I get my students to work with a deck of playing cards or a pile of randomized Lego pieces before they work with descriptive data. The students' task is to organize their cards or Lego pieces and establish themes through multiple rounds of organization. This mimics primary and secondary stages of thematic coding procedures.
I get my students to work with a deck of playing cards or a pile of randomized Lego pieces before they work with descriptive data. The students' task is to organize their cards or Lego pieces and establish themes through multiple rounds of organization. This mimics primary and secondary stages of thematic coding procedures.

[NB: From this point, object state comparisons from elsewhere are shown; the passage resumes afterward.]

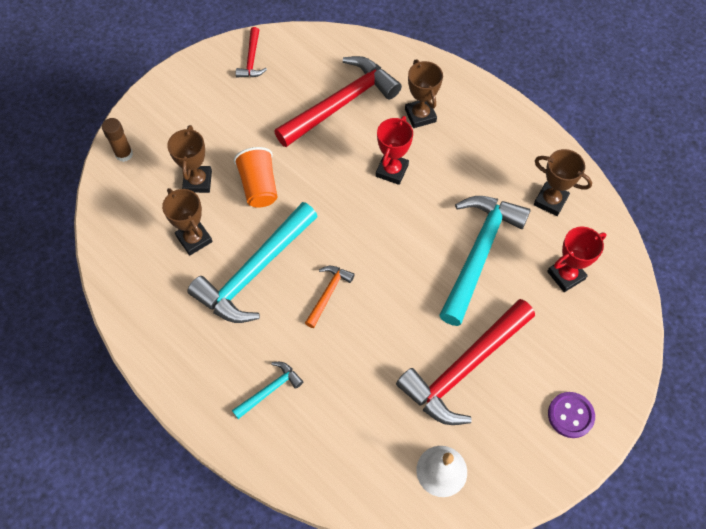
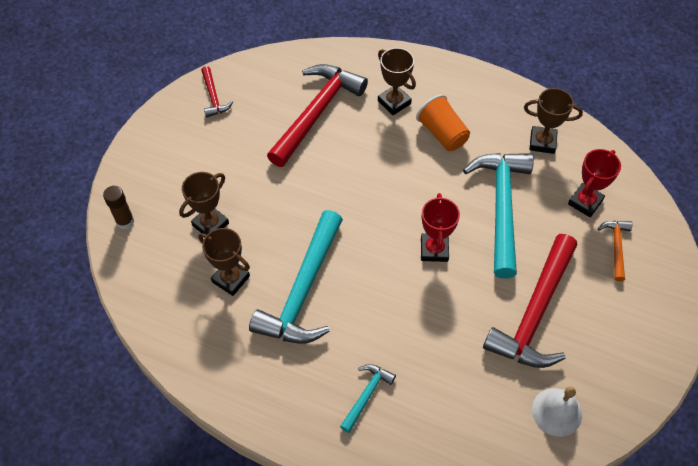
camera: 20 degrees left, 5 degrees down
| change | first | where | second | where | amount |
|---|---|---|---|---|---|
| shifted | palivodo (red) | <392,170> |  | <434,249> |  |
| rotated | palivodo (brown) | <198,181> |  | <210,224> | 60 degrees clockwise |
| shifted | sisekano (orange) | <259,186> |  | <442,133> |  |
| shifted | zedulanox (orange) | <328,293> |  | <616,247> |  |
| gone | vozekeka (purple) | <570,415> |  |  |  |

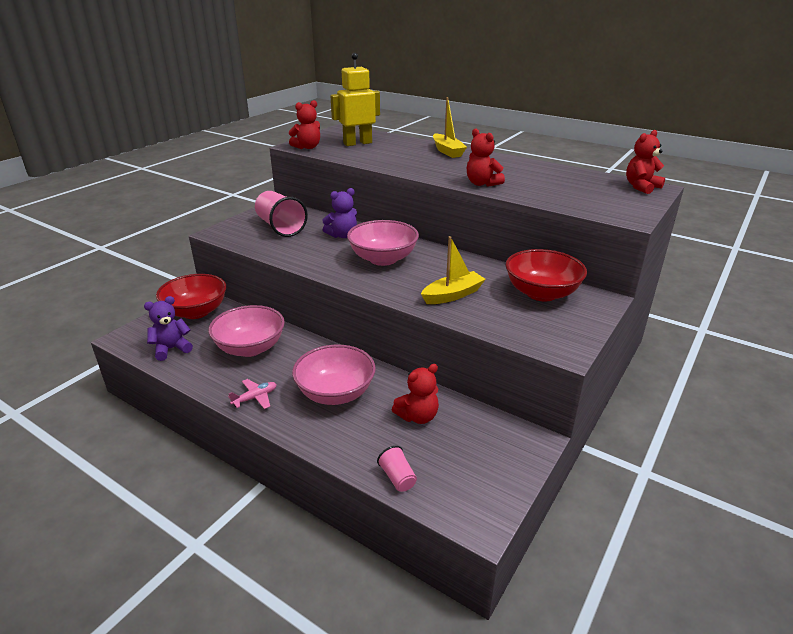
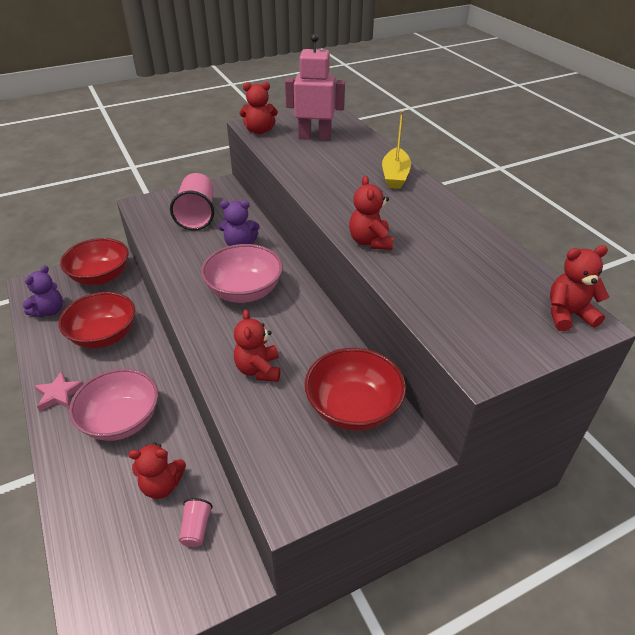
camera: 30 degrees right, 10 degrees up
| change | first | where | second | where | amount |
|---|---|---|---|---|---|
| repainted | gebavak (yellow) | <357,143> | gebavak (pink) | <315,137> |  |
| swapped | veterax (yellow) | <452,295> | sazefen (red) | <258,369> |  |
| rotated | sazefen (purple) | <171,349> |  | <49,311> | 120 degrees clockwise |
| repainted | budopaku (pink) | <250,348> | budopaku (red) | <104,336> |  |
| swapped | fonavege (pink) | <255,398> | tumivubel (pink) | <59,394> |  |
| shifted | sisekano (pink) | <397,478> |  | <196,528> |  |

Have everyone actually conduct qualitative analysis on a6 different paragraphs by 6 different authors of a selected project with you stating the goal. Have initially each student do the 2 first paragraphs on their own, then do the next 2 together, then split back up. (Depending on your methodology and goal, you might do in vivo coding, descriptive, process, etc., with memos an aha moments, etc.). Learning by doing is powerful, and by mixing group work with individual work, students can compare. The instructor can also give feedback. Honestly, students struggle the most with coding, as many books just do not give enough detail.
What is a good first program? Could be Excel, but if actually meeting, write the information down on sticky notes--each piece. That way every piece can be rearranged. You must actually get to where students either build theory or a substantive theme, as the last step is also missing in many. You will find the comparison of the individual work will help students tremendously.